Awareness Is Not Personal

We habitually speak of 'my awareness' — awareness as something we possess, something personal and private. This assumption is among the deepest to be examined. Awareness is not yours. You appear within it.

The Assumption We Do Not Examine

In ordinary experience, awareness seems deeply personal. It seems located inside this head, looking out through these eyes, experiencing this private inner life. We speak of “my awareness” as naturally as we speak of “my hands.” The assumption that awareness is a personal possession is so fundamental that it is rarely examined.

But examine it we must, if the inquiry is to go anywhere genuine. Because the entire structure of spiritual seeking — the me that lacks something, the truth that is somewhere else, the teacher who holds what I need — is built on this assumption. And when the assumption is honestly investigated, it does not hold.

What Honest Investigation Finds

When awareness is investigated directly — not conceptually, but through actual observation — several things become apparent. First, awareness does not have a clear location. The sensation of looking outward from behind the eyes is real, but awareness itself cannot be found at a specific point. It seems to be the space in which experience occurs, rather than something located within experience.

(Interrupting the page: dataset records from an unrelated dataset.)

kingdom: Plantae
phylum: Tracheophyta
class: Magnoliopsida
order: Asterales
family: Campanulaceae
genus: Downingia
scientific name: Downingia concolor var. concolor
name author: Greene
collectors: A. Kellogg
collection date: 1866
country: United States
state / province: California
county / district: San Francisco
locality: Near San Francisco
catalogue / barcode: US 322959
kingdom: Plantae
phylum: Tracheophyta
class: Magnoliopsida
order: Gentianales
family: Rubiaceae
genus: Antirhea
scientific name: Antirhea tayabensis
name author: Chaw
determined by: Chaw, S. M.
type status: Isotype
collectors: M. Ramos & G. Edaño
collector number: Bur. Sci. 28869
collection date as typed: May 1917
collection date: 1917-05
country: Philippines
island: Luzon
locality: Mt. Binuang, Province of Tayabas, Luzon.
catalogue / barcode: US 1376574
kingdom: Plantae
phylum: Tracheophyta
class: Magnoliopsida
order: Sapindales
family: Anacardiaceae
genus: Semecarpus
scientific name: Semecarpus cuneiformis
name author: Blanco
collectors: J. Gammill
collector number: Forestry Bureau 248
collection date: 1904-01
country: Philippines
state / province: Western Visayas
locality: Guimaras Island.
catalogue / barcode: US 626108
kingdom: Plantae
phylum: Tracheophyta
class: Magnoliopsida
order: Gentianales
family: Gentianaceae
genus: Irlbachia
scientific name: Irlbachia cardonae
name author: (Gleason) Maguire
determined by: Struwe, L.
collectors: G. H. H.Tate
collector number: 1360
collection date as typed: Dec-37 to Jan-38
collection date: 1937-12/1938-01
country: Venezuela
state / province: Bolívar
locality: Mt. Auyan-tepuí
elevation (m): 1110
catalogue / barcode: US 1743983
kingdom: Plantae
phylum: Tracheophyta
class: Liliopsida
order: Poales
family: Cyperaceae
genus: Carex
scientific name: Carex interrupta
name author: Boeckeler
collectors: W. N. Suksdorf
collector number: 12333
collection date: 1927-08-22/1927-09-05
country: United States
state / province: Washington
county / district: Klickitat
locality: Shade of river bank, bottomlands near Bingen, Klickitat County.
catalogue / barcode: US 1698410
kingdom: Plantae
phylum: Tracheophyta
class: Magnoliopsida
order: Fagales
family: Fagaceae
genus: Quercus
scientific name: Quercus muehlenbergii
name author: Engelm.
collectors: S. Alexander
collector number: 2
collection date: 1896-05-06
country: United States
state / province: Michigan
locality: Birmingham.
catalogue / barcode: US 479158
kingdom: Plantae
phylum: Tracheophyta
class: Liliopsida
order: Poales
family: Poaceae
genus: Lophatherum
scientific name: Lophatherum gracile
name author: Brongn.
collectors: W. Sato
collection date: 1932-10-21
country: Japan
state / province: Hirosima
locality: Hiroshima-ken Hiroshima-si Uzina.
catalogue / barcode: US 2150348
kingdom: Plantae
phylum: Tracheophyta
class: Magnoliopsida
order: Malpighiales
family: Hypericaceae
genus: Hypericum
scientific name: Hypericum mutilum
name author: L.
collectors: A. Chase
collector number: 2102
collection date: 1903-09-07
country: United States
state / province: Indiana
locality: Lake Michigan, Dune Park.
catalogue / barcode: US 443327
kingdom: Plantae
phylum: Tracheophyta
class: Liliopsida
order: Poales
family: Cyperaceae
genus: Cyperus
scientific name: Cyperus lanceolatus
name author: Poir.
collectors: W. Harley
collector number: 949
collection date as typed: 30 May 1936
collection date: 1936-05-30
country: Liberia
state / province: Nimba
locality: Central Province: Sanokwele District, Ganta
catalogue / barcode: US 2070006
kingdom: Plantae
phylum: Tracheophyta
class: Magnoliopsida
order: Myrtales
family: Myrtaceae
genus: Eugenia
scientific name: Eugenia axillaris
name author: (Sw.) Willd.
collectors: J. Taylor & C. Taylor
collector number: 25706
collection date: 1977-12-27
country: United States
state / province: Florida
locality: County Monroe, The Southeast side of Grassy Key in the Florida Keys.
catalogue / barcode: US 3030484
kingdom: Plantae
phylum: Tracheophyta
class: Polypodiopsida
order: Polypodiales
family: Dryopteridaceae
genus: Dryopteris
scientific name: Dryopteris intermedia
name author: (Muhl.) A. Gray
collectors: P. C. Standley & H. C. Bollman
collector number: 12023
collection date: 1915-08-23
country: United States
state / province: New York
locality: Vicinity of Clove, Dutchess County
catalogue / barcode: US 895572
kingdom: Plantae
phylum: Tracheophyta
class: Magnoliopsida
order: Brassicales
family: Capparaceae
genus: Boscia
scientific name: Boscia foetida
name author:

Second, awareness does not have clear edges. We assume our awareness ends where our body ends — but this is the body’s boundary, not awareness’s. The sounds heard, the sensations felt, the sights perceived — all arise within the same field of awareness that also includes the sense of being an inner experiencer. There is no clear line between “inner” and “outer” in the field of awareness itself.

The Recognition

What non-dual teachings point to is this: awareness does not belong to you. Rather, you — the sense of being a personal someone — appear within awareness. Awareness is the container. The personal self is the contained. When this is directly recognised, rather than merely understood intellectually, the relationship to all experience changes. There is still a person, still a life, still a history. But the identification of the deepest truth of oneself with that person relaxes — because the person, however real, is clearly seen to be arising within something vaster and more fundamental.

Practice

Look out at the room around you right now. Notice that the space of the room has no edge you can see from the inside. Now notice the awareness in which the room appears. Does it have an edge? Where, precisely, does your awareness end and the world begin? Sit with this question — not to arrive at a conclusion, but to loosen the assumption that awareness is located inside your head, looking out at a separate world.

Reflect

  • ·Does awareness have edges? Can you find where your awareness ends and someone else's begins?
  • ·What is the difference between awareness and the sense of being a particular person who is aware?
  • ·If awareness is not personal, what follows for the seeking self?